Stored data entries
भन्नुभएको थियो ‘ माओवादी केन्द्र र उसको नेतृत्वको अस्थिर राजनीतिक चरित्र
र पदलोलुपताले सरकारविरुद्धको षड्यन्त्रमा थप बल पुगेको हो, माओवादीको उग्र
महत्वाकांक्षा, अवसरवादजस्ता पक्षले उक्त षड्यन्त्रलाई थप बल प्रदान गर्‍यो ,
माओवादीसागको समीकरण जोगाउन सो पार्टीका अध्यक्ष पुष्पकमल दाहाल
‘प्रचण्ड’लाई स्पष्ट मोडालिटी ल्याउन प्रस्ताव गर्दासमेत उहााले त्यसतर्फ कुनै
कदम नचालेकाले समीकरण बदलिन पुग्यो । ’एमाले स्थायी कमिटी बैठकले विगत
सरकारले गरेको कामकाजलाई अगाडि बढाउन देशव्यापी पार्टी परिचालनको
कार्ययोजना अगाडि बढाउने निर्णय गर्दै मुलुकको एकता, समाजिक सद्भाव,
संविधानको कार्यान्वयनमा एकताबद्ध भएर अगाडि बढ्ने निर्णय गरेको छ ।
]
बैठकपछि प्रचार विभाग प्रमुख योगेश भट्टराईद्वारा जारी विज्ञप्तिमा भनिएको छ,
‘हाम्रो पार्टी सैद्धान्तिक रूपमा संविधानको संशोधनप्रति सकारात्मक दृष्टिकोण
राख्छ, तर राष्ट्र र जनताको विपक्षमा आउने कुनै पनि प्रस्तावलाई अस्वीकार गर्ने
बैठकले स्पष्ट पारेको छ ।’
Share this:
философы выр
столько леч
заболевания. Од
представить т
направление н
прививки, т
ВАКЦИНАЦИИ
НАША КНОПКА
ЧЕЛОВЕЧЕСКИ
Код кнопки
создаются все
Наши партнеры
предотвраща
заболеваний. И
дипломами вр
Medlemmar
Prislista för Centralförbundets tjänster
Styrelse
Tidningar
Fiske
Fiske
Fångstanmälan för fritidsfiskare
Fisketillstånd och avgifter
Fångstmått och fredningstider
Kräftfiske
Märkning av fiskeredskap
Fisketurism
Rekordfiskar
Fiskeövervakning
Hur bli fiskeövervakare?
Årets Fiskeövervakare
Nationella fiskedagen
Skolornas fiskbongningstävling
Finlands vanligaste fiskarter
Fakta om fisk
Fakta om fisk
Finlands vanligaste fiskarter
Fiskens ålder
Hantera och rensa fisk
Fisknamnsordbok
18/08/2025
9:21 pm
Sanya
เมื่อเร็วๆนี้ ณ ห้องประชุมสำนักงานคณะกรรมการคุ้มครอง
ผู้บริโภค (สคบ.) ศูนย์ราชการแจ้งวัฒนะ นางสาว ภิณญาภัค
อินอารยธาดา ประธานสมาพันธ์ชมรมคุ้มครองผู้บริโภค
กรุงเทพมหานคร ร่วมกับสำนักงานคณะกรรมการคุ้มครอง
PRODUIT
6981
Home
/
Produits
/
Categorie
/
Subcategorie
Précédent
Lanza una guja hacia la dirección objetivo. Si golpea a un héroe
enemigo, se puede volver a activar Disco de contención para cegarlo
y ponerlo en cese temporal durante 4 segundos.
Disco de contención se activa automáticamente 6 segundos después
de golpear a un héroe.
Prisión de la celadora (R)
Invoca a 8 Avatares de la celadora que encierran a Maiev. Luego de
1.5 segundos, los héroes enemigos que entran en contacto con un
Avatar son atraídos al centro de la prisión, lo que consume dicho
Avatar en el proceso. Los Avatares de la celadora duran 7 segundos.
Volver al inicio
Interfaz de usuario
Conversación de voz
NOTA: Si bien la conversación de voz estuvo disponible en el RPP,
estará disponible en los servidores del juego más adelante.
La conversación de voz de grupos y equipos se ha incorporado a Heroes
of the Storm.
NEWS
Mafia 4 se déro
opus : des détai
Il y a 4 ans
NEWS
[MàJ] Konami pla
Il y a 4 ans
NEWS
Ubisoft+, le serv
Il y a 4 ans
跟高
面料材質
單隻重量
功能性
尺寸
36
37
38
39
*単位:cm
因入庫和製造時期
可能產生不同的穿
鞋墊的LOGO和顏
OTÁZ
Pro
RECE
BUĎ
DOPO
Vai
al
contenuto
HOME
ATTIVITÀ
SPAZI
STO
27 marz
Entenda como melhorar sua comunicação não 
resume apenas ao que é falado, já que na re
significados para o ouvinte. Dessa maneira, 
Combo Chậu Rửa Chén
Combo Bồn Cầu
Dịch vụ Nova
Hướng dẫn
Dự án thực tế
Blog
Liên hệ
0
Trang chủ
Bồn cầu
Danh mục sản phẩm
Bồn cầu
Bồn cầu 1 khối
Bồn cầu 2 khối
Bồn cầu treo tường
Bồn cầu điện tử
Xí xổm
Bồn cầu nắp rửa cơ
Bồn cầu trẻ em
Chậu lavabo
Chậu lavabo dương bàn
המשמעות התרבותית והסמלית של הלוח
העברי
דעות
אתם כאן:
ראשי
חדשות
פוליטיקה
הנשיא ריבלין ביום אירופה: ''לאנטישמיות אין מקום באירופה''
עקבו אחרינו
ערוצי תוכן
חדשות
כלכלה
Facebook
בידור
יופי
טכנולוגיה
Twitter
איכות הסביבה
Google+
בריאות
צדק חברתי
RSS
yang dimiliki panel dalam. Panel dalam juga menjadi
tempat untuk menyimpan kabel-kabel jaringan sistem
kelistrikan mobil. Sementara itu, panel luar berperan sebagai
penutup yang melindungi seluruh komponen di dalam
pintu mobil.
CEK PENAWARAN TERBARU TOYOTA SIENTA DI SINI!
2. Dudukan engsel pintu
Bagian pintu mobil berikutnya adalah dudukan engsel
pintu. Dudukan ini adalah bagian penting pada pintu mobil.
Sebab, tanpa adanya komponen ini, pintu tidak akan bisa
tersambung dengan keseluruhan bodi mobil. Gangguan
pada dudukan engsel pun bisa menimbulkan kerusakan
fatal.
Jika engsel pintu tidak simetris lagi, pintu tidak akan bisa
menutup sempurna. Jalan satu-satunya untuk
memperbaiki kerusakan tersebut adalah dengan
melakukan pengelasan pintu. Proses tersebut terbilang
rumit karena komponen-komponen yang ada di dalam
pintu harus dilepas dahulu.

Problem requirements:
Reproduce all of the data above, swapping "Subcategorie" for "Sous-catégorie" and keeping every other line unchanged.

Reply:
भन्नुभएको थियो ‘ माओवादी केन्द्र र उसको नेतृत्वको अस्थिर राजनीतिक चरित्र
र पदलोलुपताले सरकारविरुद्धको षड्यन्त्रमा थप बल पुगेको हो, माओवादीको उग्र
महत्वाकांक्षा, अवसरवादजस्ता पक्षले उक्त षड्यन्त्रलाई थप बल प्रदान गर्‍यो ,
माओवादीसागको समीकरण जोगाउन सो पार्टीका अध्यक्ष पुष्पकमल दाहाल
‘प्रचण्ड’लाई स्पष्ट मोडालिटी ल्याउन प्रस्ताव गर्दासमेत उहााले त्यसतर्फ कुनै
कदम नचालेकाले समीकरण बदलिन पुग्यो । ’एमाले स्थायी कमिटी बैठकले विगत
सरकारले गरेको कामकाजलाई अगाडि बढाउन देशव्यापी पार्टी परिचालनको
कार्ययोजना अगाडि बढाउने निर्णय गर्दै मुलुकको एकता, समाजिक सद्भाव,
संविधानको कार्यान्वयनमा एकताबद्ध भएर अगाडि बढ्ने निर्णय गरेको छ ।
]
बैठकपछि प्रचार विभाग प्रमुख योगेश भट्टराईद्वारा जारी विज्ञप्तिमा भनिएको छ,
‘हाम्रो पार्टी सैद्धान्तिक रूपमा संविधानको संशोधनप्रति सकारात्मक दृष्टिकोण
राख्छ, तर राष्ट्र र जनताको विपक्षमा आउने कुनै पनि प्रस्तावलाई अस्वीकार गर्ने
बैठकले स्पष्ट पारेको छ ।’
Share this:
философы выр
столько леч
заболевания. Од
представить т
направление н
прививки, т
ВАКЦИНАЦИИ
НАША КНОПКА
ЧЕЛОВЕЧЕСКИ
Код кнопки
создаются все
Наши партнеры
предотвраща
заболеваний. И
дипломами вр
Medlemmar
Prislista för Centralförbundets tjänster
Styrelse
Tidningar
Fiske
Fiske
Fångstanmälan för fritidsfiskare
Fisketillstånd och avgifter
Fångstmått och fredningstider
Kräftfiske
Märkning av fiskeredskap
Fisketurism
Rekordfiskar
Fiskeövervakning
Hur bli fiskeövervakare?
Årets Fiskeövervakare
Nationella fiskedagen
Skolornas fiskbongningstävling
Finlands vanligaste fiskarter
Fakta om fisk
Fakta om fisk
Finlands vanligaste fiskarter
Fiskens ålder
Hantera och rensa fisk
Fisknamnsordbok
18/08/2025
9:21 pm
Sanya
เมื่อเร็วๆนี้ ณ ห้องประชุมสำนักงานคณะกรรมการคุ้มครอง
ผู้บริโภค (สคบ.) ศูนย์ราชการแจ้งวัฒนะ นางสาว ภิณญาภัค
อินอารยธาดา ประธานสมาพันธ์ชมรมคุ้มครองผู้บริโภค
กรุงเทพมหานคร ร่วมกับสำนักงานคณะกรรมการคุ้มครอง
PRODUIT
6981
Home
/
Produits
/
Categorie
/
Sous-catégorie
Précédent
Lanza una guja hacia la dirección objetivo. Si golpea a un héroe
enemigo, se puede volver a activar Disco de contención para cegarlo
y ponerlo en cese temporal durante 4 segundos.
Disco de contención se activa automáticamente 6 segundos después
de golpear a un héroe.
Prisión de la celadora (R)
Invoca a 8 Avatares de la celadora que encierran a Maiev. Luego de
1.5 segundos, los héroes enemigos que entran en contacto con un
Avatar son atraídos al centro de la prisión, lo que consume dicho
Avatar en el proceso. Los Avatares de la celadora duran 7 segundos.
Volver al inicio
Interfaz de usuario
Conversación de voz
NOTA: Si bien la conversación de voz estuvo disponible en el RPP,
estará disponible en los servidores del juego más adelante.
La conversación de voz de grupos y equipos se ha incorporado a Heroes
of the Storm.
NEWS
Mafia 4 se déro
opus : des détai
Il y a 4 ans
NEWS
[MàJ] Konami pla
Il y a 4 ans
NEWS
Ubisoft+, le serv
Il y a 4 ans
跟高
面料材質
單隻重量
功能性
尺寸
36
37
38
39
*単位:cm
因入庫和製造時期
可能產生不同的穿
鞋墊的LOGO和顏
OTÁZ
Pro
RECE
BUĎ
DOPO
Vai
al
contenuto
HOME
ATTIVITÀ
SPAZI
STO
27 marz
Entenda como melhorar sua comunicação não 
resume apenas ao que é falado, já que na re
significados para o ouvinte. Dessa maneira, 
Combo Chậu Rửa Chén
Combo Bồn Cầu
Dịch vụ Nova
Hướng dẫn
Dự án thực tế
Blog
Liên hệ
0
Trang chủ
Bồn cầu
Danh mục sản phẩm
Bồn cầu
Bồn cầu 1 khối
Bồn cầu 2 khối
Bồn cầu treo tường
Bồn cầu điện tử
Xí xổm
Bồn cầu nắp rửa cơ
Bồn cầu trẻ em
Chậu lavabo
Chậu lavabo dương bàn
המשמעות התרבותית והסמלית של הלוח
העברי
דעות
אתם כאן:
ראשי
חדשות
פוליטיקה
הנשיא ריבלין ביום אירופה: ''לאנטישמיות אין מקום באירופה''
עקבו אחרינו
ערוצי תוכן
חדשות
כלכלה
Facebook
בידור
יופי
טכנולוגיה
Twitter
איכות הסביבה
Google+
בריאות
צדק חברתי
RSS
yang dimiliki panel dalam. Panel dalam juga menjadi
tempat untuk menyimpan kabel-kabel jaringan sistem
kelistrikan mobil. Sementara itu, panel luar berperan sebagai
penutup yang melindungi seluruh komponen di dalam
pintu mobil.
CEK PENAWARAN TERBARU TOYOTA SIENTA DI SINI!
2. Dudukan engsel pintu
Bagian pintu mobil berikutnya adalah dudukan engsel
pintu. Dudukan ini adalah bagian penting pada pintu mobil.
Sebab, tanpa adanya komponen ini, pintu tidak akan bisa
tersambung dengan keseluruhan bodi mobil. Gangguan
pada dudukan engsel pun bisa menimbulkan kerusakan
fatal.
Jika engsel pintu tidak simetris lagi, pintu tidak akan bisa
menutup sempurna. Jalan satu-satunya untuk
memperbaiki kerusakan tersebut adalah dengan
melakukan pengelasan pintu. Proses tersebut terbilang
rumit karena komponen-komponen yang ada di dalam
pintu harus dilepas dahulu.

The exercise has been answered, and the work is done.